Search code examples
phpxmlreader

PHP XMLReader get all node names


How to get all the unique node names in XMLReader? Let's say for example I have below XML data:

<a>
    <b>
        <firstname>John</firstname>
        <lastname>Doe</lastname>
    </b>
    <c>
        <firstname>John</firstname>
        <lastname>Smith</lastname>
        <street>Streetvalue</street>
        <city>NYC</city>
    </c>
    <d>
        <street>Streetvalue</street>
        <city>NYC</city>
        <region>NY</region>
    </d>
</a>

How can I get firstname, lastname, street, city, region from above XML data using XMLReader?

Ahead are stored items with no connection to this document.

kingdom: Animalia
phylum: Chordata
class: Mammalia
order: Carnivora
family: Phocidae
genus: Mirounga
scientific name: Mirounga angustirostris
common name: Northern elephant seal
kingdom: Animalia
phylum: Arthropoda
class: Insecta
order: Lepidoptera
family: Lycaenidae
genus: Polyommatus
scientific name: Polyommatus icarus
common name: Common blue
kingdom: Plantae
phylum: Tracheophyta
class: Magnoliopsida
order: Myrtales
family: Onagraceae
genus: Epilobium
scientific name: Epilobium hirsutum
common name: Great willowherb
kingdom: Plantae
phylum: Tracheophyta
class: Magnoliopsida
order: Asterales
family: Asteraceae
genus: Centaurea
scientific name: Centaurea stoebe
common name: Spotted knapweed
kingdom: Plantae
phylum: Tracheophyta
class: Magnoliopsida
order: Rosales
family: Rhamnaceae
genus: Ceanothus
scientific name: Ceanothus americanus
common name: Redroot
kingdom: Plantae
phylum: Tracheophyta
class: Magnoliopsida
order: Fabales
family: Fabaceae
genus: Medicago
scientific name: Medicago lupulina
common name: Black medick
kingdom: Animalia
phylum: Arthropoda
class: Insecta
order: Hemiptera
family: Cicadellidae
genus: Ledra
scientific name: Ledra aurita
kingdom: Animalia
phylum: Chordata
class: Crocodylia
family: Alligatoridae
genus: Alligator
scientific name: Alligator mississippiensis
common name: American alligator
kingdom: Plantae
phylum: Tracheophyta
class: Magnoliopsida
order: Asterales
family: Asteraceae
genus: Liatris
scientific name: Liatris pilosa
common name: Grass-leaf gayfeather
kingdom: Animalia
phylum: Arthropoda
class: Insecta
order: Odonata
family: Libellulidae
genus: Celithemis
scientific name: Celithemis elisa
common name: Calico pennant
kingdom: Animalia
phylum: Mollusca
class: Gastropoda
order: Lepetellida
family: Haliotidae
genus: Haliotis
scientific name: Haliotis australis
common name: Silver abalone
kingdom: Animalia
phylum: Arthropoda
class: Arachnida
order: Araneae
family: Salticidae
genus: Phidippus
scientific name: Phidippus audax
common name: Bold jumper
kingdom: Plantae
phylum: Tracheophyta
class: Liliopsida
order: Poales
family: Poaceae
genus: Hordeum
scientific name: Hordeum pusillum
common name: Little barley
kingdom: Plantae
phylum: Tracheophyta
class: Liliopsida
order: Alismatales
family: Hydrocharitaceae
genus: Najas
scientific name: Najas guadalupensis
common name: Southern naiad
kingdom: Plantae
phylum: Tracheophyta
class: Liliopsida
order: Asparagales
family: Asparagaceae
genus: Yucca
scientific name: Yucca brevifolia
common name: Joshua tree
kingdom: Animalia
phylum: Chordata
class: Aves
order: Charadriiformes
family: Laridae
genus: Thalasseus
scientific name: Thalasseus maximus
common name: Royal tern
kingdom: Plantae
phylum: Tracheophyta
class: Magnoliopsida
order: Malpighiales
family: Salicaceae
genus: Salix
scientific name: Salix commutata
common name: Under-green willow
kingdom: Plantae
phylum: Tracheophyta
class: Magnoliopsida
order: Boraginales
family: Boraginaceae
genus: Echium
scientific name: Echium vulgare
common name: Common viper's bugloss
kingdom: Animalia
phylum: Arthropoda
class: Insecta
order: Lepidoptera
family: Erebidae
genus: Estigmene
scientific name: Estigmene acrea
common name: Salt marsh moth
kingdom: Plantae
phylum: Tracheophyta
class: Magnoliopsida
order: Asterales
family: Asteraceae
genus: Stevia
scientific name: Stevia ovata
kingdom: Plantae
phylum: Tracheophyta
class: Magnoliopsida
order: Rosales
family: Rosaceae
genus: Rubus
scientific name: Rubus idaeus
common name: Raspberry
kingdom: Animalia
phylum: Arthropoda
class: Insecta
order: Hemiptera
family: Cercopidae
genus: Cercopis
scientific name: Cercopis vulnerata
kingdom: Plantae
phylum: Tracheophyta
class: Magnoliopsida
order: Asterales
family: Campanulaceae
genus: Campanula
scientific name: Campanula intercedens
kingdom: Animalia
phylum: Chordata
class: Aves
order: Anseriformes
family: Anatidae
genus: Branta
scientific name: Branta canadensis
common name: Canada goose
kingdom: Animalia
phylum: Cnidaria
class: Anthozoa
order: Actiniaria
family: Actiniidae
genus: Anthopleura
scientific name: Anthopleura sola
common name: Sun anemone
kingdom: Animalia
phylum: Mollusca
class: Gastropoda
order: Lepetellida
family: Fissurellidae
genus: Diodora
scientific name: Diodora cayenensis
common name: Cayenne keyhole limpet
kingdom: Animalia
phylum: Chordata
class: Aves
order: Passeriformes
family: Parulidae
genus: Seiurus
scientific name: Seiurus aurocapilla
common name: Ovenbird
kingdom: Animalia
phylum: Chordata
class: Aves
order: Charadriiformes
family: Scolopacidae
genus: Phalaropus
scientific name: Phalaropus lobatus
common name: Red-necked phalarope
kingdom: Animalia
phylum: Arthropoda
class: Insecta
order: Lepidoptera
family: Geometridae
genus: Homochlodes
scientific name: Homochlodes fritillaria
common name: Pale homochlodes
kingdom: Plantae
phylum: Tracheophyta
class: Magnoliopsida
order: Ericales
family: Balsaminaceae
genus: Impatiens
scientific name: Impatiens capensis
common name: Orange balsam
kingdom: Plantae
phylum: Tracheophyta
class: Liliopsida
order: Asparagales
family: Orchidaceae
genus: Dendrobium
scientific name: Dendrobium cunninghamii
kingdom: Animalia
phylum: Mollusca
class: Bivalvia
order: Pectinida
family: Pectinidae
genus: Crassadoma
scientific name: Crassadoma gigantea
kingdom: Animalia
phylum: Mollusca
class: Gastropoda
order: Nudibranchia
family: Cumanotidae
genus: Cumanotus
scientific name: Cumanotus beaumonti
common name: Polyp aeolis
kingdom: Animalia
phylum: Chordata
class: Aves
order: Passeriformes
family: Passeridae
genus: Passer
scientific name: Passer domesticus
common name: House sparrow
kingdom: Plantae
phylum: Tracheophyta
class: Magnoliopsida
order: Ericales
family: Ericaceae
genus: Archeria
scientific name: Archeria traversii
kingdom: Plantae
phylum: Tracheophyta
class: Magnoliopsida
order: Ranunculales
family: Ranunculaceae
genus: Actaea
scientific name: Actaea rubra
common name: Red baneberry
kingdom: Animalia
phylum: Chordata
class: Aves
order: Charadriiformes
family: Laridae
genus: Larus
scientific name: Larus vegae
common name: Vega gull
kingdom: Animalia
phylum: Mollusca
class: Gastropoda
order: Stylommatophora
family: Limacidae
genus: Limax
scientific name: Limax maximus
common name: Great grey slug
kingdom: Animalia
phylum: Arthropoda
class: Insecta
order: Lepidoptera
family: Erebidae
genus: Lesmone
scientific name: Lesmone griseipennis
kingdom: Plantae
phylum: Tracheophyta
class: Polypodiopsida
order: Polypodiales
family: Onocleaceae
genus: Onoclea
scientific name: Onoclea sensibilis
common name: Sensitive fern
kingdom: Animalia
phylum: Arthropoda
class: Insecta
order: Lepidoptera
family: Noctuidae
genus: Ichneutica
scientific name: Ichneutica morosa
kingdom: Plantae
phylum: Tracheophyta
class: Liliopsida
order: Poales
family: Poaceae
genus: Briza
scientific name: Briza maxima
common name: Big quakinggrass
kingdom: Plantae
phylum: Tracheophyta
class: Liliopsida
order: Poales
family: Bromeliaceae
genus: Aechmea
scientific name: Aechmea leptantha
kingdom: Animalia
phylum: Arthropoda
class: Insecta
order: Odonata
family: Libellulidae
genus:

Also the file is very big, so need to see performance also while getting the node names.

Thanks


Solution

  • I didn't get the chance to test it, but give this a try:

    $reader = new XMLReader();
    $reader->open($input_file);
    $nodeList = array();
    
    while ($reader->read())
    {
    
        // We need to check if we're dealing with an Element
        if ($reader->nodeType == XMLReader::ELEMENT && $reader->name == 'b')
        {
            // Let's inspect the node's content as well
            while ($reader->read())
            {
                if ($reader->nodeType == XMLReader::ELEMENT)
                {
                     // Saving the node to an auxiliar array
                     array_push($nodeList, $reader->localName);
                }
            }
    }
    
    // Finally, let's filter the array
    $nodeList = array_unique($nodeList);
    

    Performance-wise, if the file is huge then XMLReader is the way to go since it only loads the current tag to memory (while DOMDocument, on the other hand, would load everything). Here's a more detailed explanation regarding the three techniques you can use to read the XML.

    By the way, if the array containing the nodes grows too large run array_unique more periodically (instead of just doing it in the end), in order to trim it.